UnicodeReader and UnicodeInputStream

UTF-BOM reference

JDK Bug 4508058

Java InpuStreamReader supports BOM marker for UTF-16 files. But for some reason it does not recognize UTF-8 BOM marks. This is an unfortunate for all Windows (>win2k) users if textfiles are saved with Notepad using UTF-8 format. Notepad adds a BOM bytes at the start of file, but Java's InputStreamReader does not skip it.

UnicodeInputStream.java class helps you to autorecognize and skip BOMs. This will support UTF-8 as well.

UnicodeReader.java class will do everything ever more transparently. Just instantiate it and read text.

Java UTF8_with_BOM XML example
Java UTF8_with_BOM
See this little example page and application how to handle unicode text files properly. If you use utf8 with bom marker format for text files, you may want to use UnicodeReader helper class.

Velocity's new FileResourceLoader
Velocity website
Apache Velocity is a nice template engine with a flexible ResourceLoader interface. Unfortunately it still want InputStream being passed back to the engine, althought Reader would be more clean in Java2 environment.

But anyway, here is a tweak to support Win2K Notepad's UTF-8 textfiles without having an extra ? character at the start of output. You wont see it if generate "text/html" files as webbrowsers will skip bom.

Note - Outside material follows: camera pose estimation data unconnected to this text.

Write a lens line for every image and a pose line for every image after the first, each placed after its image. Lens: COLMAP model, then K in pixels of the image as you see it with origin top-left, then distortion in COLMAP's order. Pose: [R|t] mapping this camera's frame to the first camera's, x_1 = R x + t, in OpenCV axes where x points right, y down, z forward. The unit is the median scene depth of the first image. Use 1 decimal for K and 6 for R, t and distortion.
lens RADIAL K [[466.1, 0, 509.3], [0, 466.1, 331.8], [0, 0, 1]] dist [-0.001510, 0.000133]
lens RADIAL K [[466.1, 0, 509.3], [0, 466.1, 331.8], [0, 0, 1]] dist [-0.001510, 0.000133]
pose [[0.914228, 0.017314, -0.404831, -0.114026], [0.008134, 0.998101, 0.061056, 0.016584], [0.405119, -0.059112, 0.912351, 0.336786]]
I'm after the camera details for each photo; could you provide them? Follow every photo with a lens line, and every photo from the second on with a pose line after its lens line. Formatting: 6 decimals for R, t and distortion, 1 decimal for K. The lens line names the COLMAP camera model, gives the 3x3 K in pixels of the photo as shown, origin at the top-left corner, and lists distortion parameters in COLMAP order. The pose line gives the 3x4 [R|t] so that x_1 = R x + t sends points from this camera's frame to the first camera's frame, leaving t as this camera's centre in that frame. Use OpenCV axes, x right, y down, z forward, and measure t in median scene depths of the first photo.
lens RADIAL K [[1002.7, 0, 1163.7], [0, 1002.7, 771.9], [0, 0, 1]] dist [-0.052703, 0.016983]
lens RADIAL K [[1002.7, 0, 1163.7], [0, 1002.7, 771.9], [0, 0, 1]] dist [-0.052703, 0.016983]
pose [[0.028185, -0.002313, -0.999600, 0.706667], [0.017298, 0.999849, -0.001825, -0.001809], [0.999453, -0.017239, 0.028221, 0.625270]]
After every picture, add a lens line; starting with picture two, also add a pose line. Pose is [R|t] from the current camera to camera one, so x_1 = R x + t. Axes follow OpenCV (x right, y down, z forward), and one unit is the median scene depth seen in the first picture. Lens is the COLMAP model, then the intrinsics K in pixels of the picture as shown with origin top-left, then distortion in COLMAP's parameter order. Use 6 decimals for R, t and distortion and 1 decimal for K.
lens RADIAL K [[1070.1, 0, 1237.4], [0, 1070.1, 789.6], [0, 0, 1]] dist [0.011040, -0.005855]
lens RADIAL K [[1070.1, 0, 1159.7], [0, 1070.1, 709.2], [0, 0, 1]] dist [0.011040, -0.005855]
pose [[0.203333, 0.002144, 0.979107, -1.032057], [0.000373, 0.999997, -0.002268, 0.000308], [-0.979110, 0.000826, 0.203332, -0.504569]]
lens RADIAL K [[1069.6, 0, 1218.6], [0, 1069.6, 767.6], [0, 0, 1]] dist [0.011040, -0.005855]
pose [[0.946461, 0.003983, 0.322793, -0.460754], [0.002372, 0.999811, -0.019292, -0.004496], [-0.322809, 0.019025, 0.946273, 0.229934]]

But try generating a "text/plain" texts and will have ? char at the start.

Problem is not Velocity, but Java core unable to support BOM marker in UTF-8 files. InputStreamReader(in, enc) is a nice streamreader, but lack of UTF-8BOM support is still a missing part. It does support BOMs in UTF-16 unicode files.

See attachment (full source + test program), where you should see a new FileResourceLoader implementation for Velocity. Give it new "unicode=true" parameter in velocity.properties file and it will skip known unicode bom markers.

I compiled Velocity sources from the trunk release, so jar is v1.6.

Updated: 2007-02-10 / updated velocity example
Updated: 2007-02-04 / velocity 1.5 info
Updated: 2007-01-25 / fixed BOM ordering in stream/reader